• **EXERCISE REQUIREMENTS**: Quote the forum exchange below about planting trees and controlling grass and weeds in full, word for word.

• **EXCERPT**:
'''
My neighbor just planted about 5000 this way last spring. That is, with a tow behind planter and two grandkids on it.
I’m expecting a complete failure. But I’ve been dead wrong in the past.


Just once :emoji_stuck_out_tongue_closed_eyes:
 
My neighbor just planted about 5000 this way last spring. That is, with a tow behind planter and two grandkids on it.
I’m expecting a complete failure. But I’ve been dead wrong in the past.
You don't think the grandkids did a good job?? Or the machine didn't do as it should have??

As for grass & weed competition, I've sprayed cleth & gly around evergreens - carefully - to cut competition. It works really well when the trees get the most nutrition instead of the grass & weeds. Quick and doesn't cost much to do a lot of trees. They grow faster with no comp.
'''
• **DATASET SECTION**:
'''
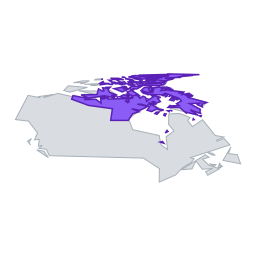 Nunavut on a map of Canada (Equal Earth projection)
{"feature_id": "CAN-634", "entity_name": "Nunavut", "entity_type": "Territory", "adm_level": 1, "iso_a3": "CAN", "parent_name": "Canada", "parent_adm1": "", "projection": "equal_earth", "projection_center": [-85.605, 67.518], "detail": "fine", "context": "in_parent", "style": "filled", "palette": "violet", "viewbox_px": 256, "rotation_deg": 0, "n_neighbors": 0, "source": "natural_earth", "source_scale": "10m", "svg_char_len": 9251}
<svg xmlns="http://www.w3.org/2000/svg" viewBox="0 0 256 256"><path d="M37.5,132.9L28.3,121.0L15.4,119.6L28.0,95.4L39.6,97.6L38.6,96.6L53.9,94.4L46.0,96.3L43.9,97.2L44.3,97.5L57.8,93.4L101.2,103.1L100.3,99.6L105.7,97.8L99.9,97.8L104.9,97.1L124.0,100.1L121.6,98.3L124.4,98.0L127.6,98.6L126.2,101.5L127.6,102.6L133.3,97.8L126.8,94.2L131.4,90.4L146.9,101.2L152.6,97.4L151.1,95.0L160.7,97.5L157.8,98.2L160.3,101.4L156.0,103.2L153.3,101.7L152.6,101.5L152.0,101.8L154.9,103.6L137.5,104.2L147.6,106.1L145.0,108.8L131.9,108.9L138.8,111.1L128.6,119.0L132.7,129.7L159.2,135.5L160.9,144.7L167.6,149.6L166.1,136.8L174.0,131.0L168.6,124.4L168.8,113.9L179.4,113.4L190.1,117.5L187.6,120.4L192.4,126.7L202.6,119.7L215.2,135.5L223.8,137.0L216.6,140.0L217.0,141.3L224.0,138.4L229.9,144.9L190.6,157.6L194.1,158.8L190.4,163.4L187.9,164.3L182.3,167.9L175.7,174.9L159.2,182.1L159.4,168.6L143.4,158.1L49.4,155.7L46.2,149.3L38.8,148.3L42.3,145.3L38.4,146.2L39.3,139.4L34.5,139.8L37.5,132.9ZM148.8,92.4L152.6,92.4L151.2,88.2L159.4,87.0L161.1,90.6L181.3,91.4L179.3,92.8L193.1,96.3L187.4,97.2L206.6,102.5L202.2,106.8L197.6,104.7L199.6,103.3L189.7,103.6L201.0,110.1L199.9,113.0L190.4,110.1L197.4,115.1L168.3,107.7L178.9,105.4L176.7,103.7L181.4,101.0L177.3,97.6L165.3,93.3L145.9,94.1L141.3,90.5L152.2,86.9L148.6,88.8L152.2,91.7L148.8,92.4ZM138.8,75.3L199.2,74.6L165.1,78.3L173.6,78.8L158.2,80.9L166.6,81.6L160.9,82.7L142.7,82.1L148.4,81.0L146.0,80.1L153.2,80.8L155.0,80.6L157.1,79.8L148.5,78.7L155.7,78.7L158.7,78.5L149.1,76.8L161.3,77.6L156.2,76.7L168.4,76.1L164.7,76.0L168.3,75.5L138.8,75.3ZM78.5,90.8L102.6,91.1L102.5,88.1L106.3,88.0L117.0,95.0L89.3,98.1L81.1,94.5L93.6,93.9L78.5,90.8ZM202.4,169.2L195.8,161.0L192.0,168.9L181.3,169.8L205.2,154.8L209.0,157.2L202.5,159.1L209.2,165.4L219.4,168.8L207.7,175.3L205.6,171.6L212.8,168.5L202.4,169.2ZM68.3,85.8L87.4,87.4L69.5,92.2L63.8,90.4L68.3,85.8ZM128.5,77.0L146.8,76.7L152.1,78.0L139.1,79.5L133.6,78.5L139.4,77.9L128.5,77.0ZM127.6,81.7L144.0,83.9L164.0,84.8L138.5,85.3L127.6,81.7ZM83.9,84.2L109.4,83.4L94.1,85.7L90.3,85.2L97.6,84.3L83.9,84.2ZM230.9,147.0L228.5,153.6L237.3,154.6L240.6,163.8L223.0,160.4L230.9,147.0ZM114.2,88.8L126.5,86.9L123.4,88.4L127.0,90.7L114.2,88.8ZM147.2,110.4L153.5,105.5L163.5,109.8L147.2,110.4ZM129.6,87.0L140.8,86.7L130.2,90.3L129.6,87.0ZM89.4,80.8L85.3,82.5L73.4,82.7L82.1,80.9L89.4,80.8ZM125.9,82.2L124.9,84.6L115.0,83.6L118.9,83.3L117.4,82.2L125.9,82.2ZM110.5,78.3L121.6,78.8L123.5,79.8L110.5,78.3ZM36.7,149.9L44.0,151.2L48.4,157.6L36.7,149.9ZM161.0,87.1L168.8,87.4L171.3,88.6L161.0,87.1ZM119.7,96.8L127.1,96.1L129.3,97.3L119.7,96.8ZM131.6,83.6L132.1,85.3L127.8,84.6L131.6,83.6ZM127.0,78.7L131.9,79.7L125.1,78.8L127.0,78.7ZM170.9,98.7L174.5,100.5L169.9,100.4L170.9,98.7ZM96.4,79.8L101.9,79.7L94.3,80.1L96.4,79.8ZM110.5,87.3L107.0,87.8L105.4,87.4L110.5,87.3ZM220.0,162.7L220.0,167.1L220.9,165.1L222.4,166.4L220.2,167.7L218.0,167.3L220.0,162.7ZM99.6,78.8L102.5,79.3L94.5,79.3L99.6,78.8ZM215.3,155.4L211.9,154.9L207.7,152.6L212.2,153.2L215.3,155.4ZM159.5,112.1L157.1,114.1L155.0,113.6L156.2,112.2L159.5,112.1ZM27.7,141.2L31.4,138.5L29.6,141.3L27.7,141.2ZM129.0,80.4L134.6,80.2L135.5,80.3L129.0,80.4ZM115.4,82.4L114.0,83.3L111.8,82.8L115.4,82.4ZM209.4,163.8L211.4,164.2L216.1,164.7L214.1,166.3L209.4,163.8ZM164.3,113.8L165.2,115.7L163.8,115.2L164.3,113.8ZM84.6,82.8L81.5,83.7L80.4,83.6L84.6,82.8ZM141.5,80.4L139.8,80.8L139.5,80.5L141.5,80.4ZM110.6,80.3L110.6,81.0L109.0,80.2L110.6,80.3ZM28.1,141.7L29.3,142.6L30.5,145.0L28.1,141.7Z" fill="#d9dde1" stroke="#a8b0b8" stroke-width="1"/><path d="M108.3,99.1L127.7,98.5L126.3,100.5L128.7,101.6L126.2,101.5L127.5,102.6L127.9,102.4L127.0,101.8L129.0,101.7L128.6,99.1L133.5,97.7L130.7,97.4L133.5,95.8L126.7,94.1L128.5,93.4L127.1,91.9L131.6,90.4L137.9,94.3L134.7,95.3L140.4,95.8L137.9,96.1L140.0,98.4L142.9,96.2L145.5,97.3L146.6,101.3L153.3,96.8L151.0,94.9L160.7,97.4L157.6,98.2L160.3,101.6L156.1,103.2L154.8,101.9L154.3,102.3L153.7,101.7L152.5,101.5L151.8,101.8L153.2,101.8L152.9,101.9L154.3,102.4L155.3,103.6L155.1,103.7L148.2,102.8L150.3,103.7L146.8,105.8L141.5,104.2L137.3,104.2L147.8,106.3L140.0,110.3L131.7,108.8L139.0,111.8L132.6,113.7L128.3,120.4L110.7,120.4L112.4,108.7L88.5,105.4L71.7,99.2L73.0,95.6L87.3,98.3L84.1,99.7L95.7,99.2L101.2,103.2L100.7,99.0L103.9,98.8L106.0,97.7L99.9,97.8L104.9,97.0L108.3,99.1ZM176.6,103.7L181.4,100.9L179.3,98.6L175.0,96.7L171.0,97.6L173.2,96.3L165.8,93.2L164.2,93.7L166.0,94.9L150.5,94.6L143.7,93.4L142.3,92.3L147.9,92.5L141.1,90.5L144.3,87.5L152.0,86.8L148.5,88.9L149.2,90.4L152.6,91.8L151.8,91.8L148.2,92.5L152.7,92.6L153.0,91.1L151.7,91.0L151.0,90.6L150.0,90.4L149.9,90.3L154.0,90.3L150.7,88.6L154.5,88.8L151.2,88.1L159.6,87.0L162.4,88.9L160.9,90.6L173.3,89.4L170.8,90.6L182.5,91.9L181.8,92.3L180.6,92.3L179.0,92.8L179.5,93.3L183.7,92.3L182.0,94.6L188.8,93.3L188.7,93.8L185.8,94.3L184.4,95.0L190.1,94.0L191.9,95.2L185.5,95.7L192.8,96.1L187.2,97.2L206.7,102.5L201.9,104.3L202.4,106.9L197.4,104.7L199.8,103.2L189.5,103.6L200.2,109.2L199.8,113.2L190.1,109.9L198.0,115.1L184.7,111.8L179.7,107.5L168.0,107.4L170.0,105.4L175.0,107.3L173.3,105.8L179.1,105.5L176.6,103.7ZM199.4,74.6L183.3,75.2L188.7,75.4L181.6,75.8L193.0,75.4L177.4,76.9L181.3,77.1L180.0,77.4L166.2,77.9L173.4,78.1L173.5,78.3L164.5,78.3L173.2,79.0L165.1,80.8L158.4,80.3L167.2,81.6L160.3,82.7L142.5,82.0L148.9,81.1L145.6,80.0L153.3,80.9L155.3,80.8L157.6,79.7L152.6,80.5L150.8,79.9L154.1,79.6L152.9,79.0L151.1,79.7L147.0,79.6L148.2,78.8L157.5,79.0L155.7,78.6L158.7,78.6L159.3,78.4L157.1,78.6L152.6,78.4L153.2,78.2L154.2,78.4L155.3,78.4L155.5,78.3L149.1,76.8L161.0,77.7L162.7,77.5L155.7,76.7L166.0,76.4L162.2,76.4L169.1,76.1L164.2,76.1L168.5,75.5L151.9,76.5L148.6,76.4L157.4,75.8L146.7,76.4L143.2,76.0L148.7,75.9L152.6,75.6L138.3,75.2L171.1,74.3L167.1,74.0L167.6,73.9L199.4,74.6ZM98.5,88.9L102.6,91.2L104.0,90.6L102.7,87.8L107.6,88.3L109.4,92.3L117.1,95.1L111.2,95.3L114.9,96.5L112.0,97.3L104.3,95.7L88.8,98.1L81.1,94.9L97.0,94.6L98.5,88.9ZM141.3,78.1L128.4,77.0L133.3,77.1L128.7,76.7L134.5,76.5L131.1,76.1L135.7,75.5L152.3,78.1L137.8,79.5L133.3,78.4L141.3,78.1ZM163.6,84.7L159.0,85.6L138.5,85.3L135.5,82.4L130.6,82.5L127.4,81.7L139.9,81.9L138.6,82.1L143.5,82.5L138.4,82.5L141.4,82.8L139.4,82.9L139.4,83.2L144.0,83.9L160.3,83.3L163.6,84.7ZM127.8,89.4L122.3,91.9L114.1,88.7L125.1,86.6L126.8,87.0L125.3,87.3L123.4,88.6L127.8,89.4ZM163.7,109.9L161.5,110.7L156.8,108.8L151.7,111.6L147.1,110.2L151.2,104.3L159.4,109.3L163.7,109.9ZM141.0,86.6L137.0,88.9L132.2,88.8L134.0,89.4L132.6,90.4L129.2,88.4L131.6,86.3L141.0,86.6ZM126.2,83.7L121.4,84.7L119.1,84.0L123.2,83.4L115.3,83.8L114.8,83.6L124.3,81.8L126.2,83.7ZM100.1,83.1L103.1,81.5L104.2,83.3L109.6,83.5L99.6,84.9L102.5,83.5L100.1,83.1ZM110.4,78.3L118.4,78.3L123.7,79.7L112.5,79.4L111.4,79.1L114.9,78.8L110.4,78.3ZM160.9,87.2L166.9,87.1L171.4,88.6L163.9,88.8L160.9,87.2ZM129.4,97.2L126.4,98.1L119.7,96.8L123.6,94.8L129.4,97.2ZM134.5,84.8L131.7,85.3L127.8,84.7L131.5,83.5L134.5,84.8ZM131.6,79.9L125.0,78.7L132.1,79.3L131.6,79.9ZM174.7,98.8L173.7,100.9L169.7,99.9L171.0,98.6L174.7,98.8ZM110.3,87.2L108.7,88.7L107.1,87.8L105.2,87.4L110.3,87.2ZM159.0,112.0L157.0,114.2L154.9,113.6L156.1,112.3L159.0,112.0ZM130.6,80.1L134.1,80.7L128.9,80.4L130.6,80.1ZM166.1,114.0L165.0,115.9L163.8,115.1L164.5,113.7L166.1,114.0ZM142.6,80.8L141.0,81.0L139.4,80.4L141.3,80.4L142.6,80.8ZM112.2,81.0L110.5,81.1L109.0,80.2L110.2,80.2L112.2,81.0ZM121.7,77.1L123.8,77.0L124.6,77.4L124.2,77.5L121.7,77.1ZM162.5,141.5L163.8,143.2L160.2,142.1L162.5,141.5ZM115.8,82.7L111.7,82.7L115.4,82.4L115.8,82.7ZM113.1,84.3L111.8,84.6L110.4,84.4L111.6,83.9L113.1,84.3ZM112.0,82.4L111.4,82.0L114.8,82.2L112.0,82.4ZM178.6,99.6L176.3,99.7L175.4,99.1L176.3,98.8L178.6,99.6ZM168.0,131.5L165.2,132.9L167.1,130.4L168.0,131.5ZM124.3,86.7L121.5,86.6L125.4,86.3L124.3,86.7ZM169.3,110.7L169.1,111.7L167.6,110.8L169.3,110.7ZM167.4,96.2L164.7,97.0L166.3,96.1L167.4,96.2ZM147.8,99.0L149.2,99.4L148.5,99.8L147.8,99.0ZM116.4,80.2L117.9,80.0L119.5,80.2L117.7,80.3L116.4,80.2ZM164.8,95.3L163.4,95.7L161.5,95.3L164.8,95.3ZM141.9,81.6L141.9,82.2L140.6,81.7L141.9,81.6ZM101.2,79.3L102.3,79.0L102.8,79.2L101.2,79.3ZM156.4,104.8L153.6,103.7L154.6,103.9L156.4,104.8ZM201.3,115.7L200.9,116.6L199.5,115.8L201.3,115.7ZM169.5,95.9L170.3,96.6L169.2,96.3L169.5,95.9ZM115.5,83.3L113.8,83.3L116.8,83.0L115.5,83.3ZM152.1,104.7L152.6,104.2L153.3,105.0L152.1,104.7ZM187.0,112.6L186.5,113.2L185.2,112.3L187.0,112.6ZM193.3,118.7L194.1,119.6L193.0,119.8L193.3,118.7ZM170.2,110.2L172.4,110.7L171.4,110.9L170.2,110.2ZM174.6,97.6L174.8,98.4L173.8,97.8L174.6,97.6ZM116.2,82.9L113.2,83.1L112.7,83.0L116.2,82.9ZM129.4,83.7L127.0,83.8L128.4,83.5L129.4,83.7ZM180.2,92.6L182.1,92.4L180.7,92.8L180.2,92.6ZM164.5,82.7L164.9,83.2L163.1,83.1L164.5,82.7ZM128.8,96.1L128.3,95.4L129.2,95.7L128.8,96.1ZM126.5,88.5L127.0,88.0L127.4,88.3L126.5,88.5ZM166.5,95.4L167.9,95.4L165.9,95.8L166.5,95.4ZM120.5,81.8L117.6,82.0L120.7,81.7L120.5,81.8ZM118.0,96.9L117.3,97.4L117.3,96.9L118.0,96.9ZM132.3,82.9L132.8,83.3L131.5,83.0L132.3,82.9ZM148.3,94.7L147.0,94.4L149.0,94.6L148.3,94.7ZM114.2,97.3L114.5,97.9L113.4,97.6L114.2,97.3ZM108.1,97.8L108.1,98.3L107.2,97.9L108.1,97.8ZM200.7,113.2L201.3,113.7L200.3,113.4L200.7,113.2ZM127.5,96.1L126.2,95.5L127.6,95.8L127.5,96.1Z" fill="#8b5cf6" stroke="#5b21b6" stroke-width="1.5"/></svg>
'''
• **SOLVED PROBLEM**:
My neighbor just planted about 5000 this way last spring. That is, with a tow behind planter and two grandkids on it.
I’m expecting a complete failure. But I’ve been dead wrong in the past.


Just once :emoji_stuck_out_tongue_closed_eyes:
 
My neighbor just planted about 5000 this way last spring. That is, with a tow behind planter and two grandkids on it.
I’m expecting a complete failure. But I’ve been dead wrong in the past.
You don't think the grandkids did a good job?? Or the machine didn't do as it should have??

As for grass & weed competition, I've sprayed cleth & gly around evergreens - carefully - to cut competition. It works really well when the trees get the most nutrition instead of the grass & weeds. Quick and doesn't cost much to do a lot of trees. They grow faster with no comp.